In total, participants completed three exercise sessions per week for twelve weeks. By the end of the study, patients in the interval training lost about 4 more pounds of body fat, gained about a pound and a half more lean muscle mass, and trimmed about an inch more off their waists, on average, than patients who did the standard regimen. However, there was no significant difference between the two groups in terms of total body weight or BMI.
Findings are promising, as the amount and distribution of body fat affects risk for heart problems, according to authors.
“These findings support the use of high-intensity interval training (HIIT) as an essential treatment tool to improve body composition in heart attack patients enrolled in early outpatient cardiac rehabilitation,” said Yaoshan Dun, MD, PhD, a cardiac rehabilitation specialist at the Mayo Clinic and Xiangya Hospital of Central South University in Changsha, China, and the study’s lead author. “Our data suggest that, compared to moderate-intensity continuous training, supervised HIIT results in greater improvement in these patients. HIIT may contribute to better outcomes for patients with abdominal obesity who have cardiovascular risk factors or established heart disease.”

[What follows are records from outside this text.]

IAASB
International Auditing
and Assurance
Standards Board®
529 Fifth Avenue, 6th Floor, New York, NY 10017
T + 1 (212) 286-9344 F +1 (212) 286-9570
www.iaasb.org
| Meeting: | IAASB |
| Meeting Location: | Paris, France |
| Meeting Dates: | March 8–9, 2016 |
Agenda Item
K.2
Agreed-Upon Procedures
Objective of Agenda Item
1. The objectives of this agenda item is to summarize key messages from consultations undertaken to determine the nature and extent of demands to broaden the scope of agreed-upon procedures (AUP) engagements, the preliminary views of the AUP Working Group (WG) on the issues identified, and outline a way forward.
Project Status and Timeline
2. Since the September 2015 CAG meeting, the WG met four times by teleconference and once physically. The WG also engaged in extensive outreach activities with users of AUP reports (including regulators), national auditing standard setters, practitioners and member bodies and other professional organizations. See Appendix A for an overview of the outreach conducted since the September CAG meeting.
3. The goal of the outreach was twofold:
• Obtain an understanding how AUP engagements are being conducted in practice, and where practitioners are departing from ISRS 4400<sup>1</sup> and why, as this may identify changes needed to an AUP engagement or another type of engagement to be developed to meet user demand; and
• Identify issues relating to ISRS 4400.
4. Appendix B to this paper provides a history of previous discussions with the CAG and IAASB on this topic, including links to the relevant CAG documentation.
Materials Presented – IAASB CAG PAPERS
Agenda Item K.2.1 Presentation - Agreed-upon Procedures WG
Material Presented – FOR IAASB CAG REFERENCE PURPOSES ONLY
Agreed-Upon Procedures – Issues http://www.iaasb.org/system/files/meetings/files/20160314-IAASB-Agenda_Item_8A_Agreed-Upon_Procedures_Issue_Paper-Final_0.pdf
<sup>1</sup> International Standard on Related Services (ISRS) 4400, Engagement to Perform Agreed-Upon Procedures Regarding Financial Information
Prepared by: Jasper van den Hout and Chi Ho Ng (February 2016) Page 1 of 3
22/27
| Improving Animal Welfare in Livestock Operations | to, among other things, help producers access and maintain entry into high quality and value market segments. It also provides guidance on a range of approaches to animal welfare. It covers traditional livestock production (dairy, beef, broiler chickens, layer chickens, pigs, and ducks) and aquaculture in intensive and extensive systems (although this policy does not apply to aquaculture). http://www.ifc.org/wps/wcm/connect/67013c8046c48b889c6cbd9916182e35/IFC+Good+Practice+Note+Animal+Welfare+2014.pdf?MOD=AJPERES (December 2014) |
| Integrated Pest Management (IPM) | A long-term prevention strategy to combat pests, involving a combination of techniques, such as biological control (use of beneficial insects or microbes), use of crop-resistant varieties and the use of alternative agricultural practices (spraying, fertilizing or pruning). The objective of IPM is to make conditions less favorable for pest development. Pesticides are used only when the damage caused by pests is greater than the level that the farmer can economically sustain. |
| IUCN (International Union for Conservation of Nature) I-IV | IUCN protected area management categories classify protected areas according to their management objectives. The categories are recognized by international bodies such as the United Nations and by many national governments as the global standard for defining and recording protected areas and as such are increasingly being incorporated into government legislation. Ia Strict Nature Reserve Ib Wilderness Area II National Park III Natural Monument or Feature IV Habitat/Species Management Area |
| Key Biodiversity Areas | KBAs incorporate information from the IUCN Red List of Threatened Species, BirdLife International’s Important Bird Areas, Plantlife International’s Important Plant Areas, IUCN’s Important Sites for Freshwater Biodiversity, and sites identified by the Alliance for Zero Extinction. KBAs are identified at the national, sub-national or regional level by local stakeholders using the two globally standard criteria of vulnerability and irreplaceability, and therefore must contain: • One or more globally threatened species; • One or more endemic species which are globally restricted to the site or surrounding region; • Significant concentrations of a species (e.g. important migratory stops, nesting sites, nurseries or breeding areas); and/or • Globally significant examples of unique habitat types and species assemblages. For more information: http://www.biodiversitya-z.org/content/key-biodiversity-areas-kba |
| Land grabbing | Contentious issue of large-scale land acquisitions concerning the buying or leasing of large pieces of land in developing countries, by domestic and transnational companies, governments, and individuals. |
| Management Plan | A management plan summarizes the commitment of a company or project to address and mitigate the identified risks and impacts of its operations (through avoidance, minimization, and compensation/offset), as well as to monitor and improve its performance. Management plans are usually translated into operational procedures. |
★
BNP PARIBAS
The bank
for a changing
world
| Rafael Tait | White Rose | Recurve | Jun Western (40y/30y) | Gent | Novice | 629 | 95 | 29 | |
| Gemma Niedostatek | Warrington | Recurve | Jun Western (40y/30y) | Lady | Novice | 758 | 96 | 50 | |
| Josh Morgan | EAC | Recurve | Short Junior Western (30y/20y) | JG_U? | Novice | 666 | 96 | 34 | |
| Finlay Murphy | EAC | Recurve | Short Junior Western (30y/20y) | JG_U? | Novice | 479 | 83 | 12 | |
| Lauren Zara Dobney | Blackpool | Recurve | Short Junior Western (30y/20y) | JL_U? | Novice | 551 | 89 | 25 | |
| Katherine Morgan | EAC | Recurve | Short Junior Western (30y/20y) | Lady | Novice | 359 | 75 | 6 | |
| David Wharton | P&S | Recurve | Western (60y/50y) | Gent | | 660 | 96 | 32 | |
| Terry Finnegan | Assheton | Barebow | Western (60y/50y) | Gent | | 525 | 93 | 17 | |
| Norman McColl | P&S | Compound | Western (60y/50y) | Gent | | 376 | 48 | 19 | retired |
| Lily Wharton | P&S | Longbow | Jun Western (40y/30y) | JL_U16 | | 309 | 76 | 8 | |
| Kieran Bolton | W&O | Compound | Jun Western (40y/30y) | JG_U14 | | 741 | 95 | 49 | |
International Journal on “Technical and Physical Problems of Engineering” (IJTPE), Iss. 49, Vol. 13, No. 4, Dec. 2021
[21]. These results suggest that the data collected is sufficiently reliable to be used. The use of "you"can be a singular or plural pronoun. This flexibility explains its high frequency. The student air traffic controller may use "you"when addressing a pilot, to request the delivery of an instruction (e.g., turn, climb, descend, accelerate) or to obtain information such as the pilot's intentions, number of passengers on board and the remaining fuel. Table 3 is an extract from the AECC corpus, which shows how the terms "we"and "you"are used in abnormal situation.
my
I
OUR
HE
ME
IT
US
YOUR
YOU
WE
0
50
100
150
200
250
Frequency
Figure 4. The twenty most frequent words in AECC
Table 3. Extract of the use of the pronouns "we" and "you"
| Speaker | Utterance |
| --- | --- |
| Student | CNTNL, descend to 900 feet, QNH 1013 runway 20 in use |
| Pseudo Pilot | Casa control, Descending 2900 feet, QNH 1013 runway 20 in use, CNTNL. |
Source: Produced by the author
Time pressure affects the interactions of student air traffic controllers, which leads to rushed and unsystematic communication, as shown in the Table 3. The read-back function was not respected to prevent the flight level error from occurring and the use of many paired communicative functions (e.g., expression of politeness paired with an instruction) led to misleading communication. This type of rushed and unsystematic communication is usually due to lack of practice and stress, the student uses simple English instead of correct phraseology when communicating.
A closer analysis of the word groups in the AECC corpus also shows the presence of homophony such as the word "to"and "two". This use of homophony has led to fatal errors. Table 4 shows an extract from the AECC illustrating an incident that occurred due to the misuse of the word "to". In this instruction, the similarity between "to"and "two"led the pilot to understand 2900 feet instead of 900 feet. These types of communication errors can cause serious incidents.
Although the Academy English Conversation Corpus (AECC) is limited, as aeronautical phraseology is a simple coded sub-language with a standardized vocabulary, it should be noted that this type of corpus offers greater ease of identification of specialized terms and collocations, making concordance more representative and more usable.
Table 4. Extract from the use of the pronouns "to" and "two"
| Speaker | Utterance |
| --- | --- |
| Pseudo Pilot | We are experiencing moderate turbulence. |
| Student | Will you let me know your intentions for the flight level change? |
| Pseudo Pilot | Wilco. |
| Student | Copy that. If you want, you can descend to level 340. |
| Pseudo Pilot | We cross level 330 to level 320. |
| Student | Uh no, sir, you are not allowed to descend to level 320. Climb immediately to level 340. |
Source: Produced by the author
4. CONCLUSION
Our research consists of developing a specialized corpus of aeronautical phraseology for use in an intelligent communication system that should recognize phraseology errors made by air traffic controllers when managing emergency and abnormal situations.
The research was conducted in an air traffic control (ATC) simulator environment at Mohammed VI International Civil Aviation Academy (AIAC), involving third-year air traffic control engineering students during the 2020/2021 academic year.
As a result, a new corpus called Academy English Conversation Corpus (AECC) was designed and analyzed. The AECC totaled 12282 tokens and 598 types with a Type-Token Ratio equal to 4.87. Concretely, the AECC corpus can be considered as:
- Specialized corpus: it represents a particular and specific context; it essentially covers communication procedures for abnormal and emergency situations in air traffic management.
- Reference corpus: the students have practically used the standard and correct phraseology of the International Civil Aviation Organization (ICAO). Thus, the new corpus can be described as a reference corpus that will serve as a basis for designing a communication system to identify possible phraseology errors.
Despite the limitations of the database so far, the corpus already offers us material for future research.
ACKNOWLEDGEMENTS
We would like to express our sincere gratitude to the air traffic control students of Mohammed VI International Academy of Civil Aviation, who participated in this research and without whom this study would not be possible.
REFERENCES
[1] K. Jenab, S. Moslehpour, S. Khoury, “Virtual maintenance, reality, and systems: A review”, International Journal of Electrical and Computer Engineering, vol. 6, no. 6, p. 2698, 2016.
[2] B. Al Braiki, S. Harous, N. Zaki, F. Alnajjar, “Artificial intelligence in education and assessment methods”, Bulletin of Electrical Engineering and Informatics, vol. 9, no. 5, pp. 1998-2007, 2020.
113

As the first study to look at the impact of interval training on body composition, authors also note the potential of this regimen for cardiac rehab.
“A considerable amount of research on HIIT has been done in athletes to demonstrate its ability to improve total exercise capacity and sports performance,” Dun said. “Scientists and clinicians are just beginning to recognize the power that HIIT may have in clinical populations to prevent a second heart attack in patients who’ve already had one.”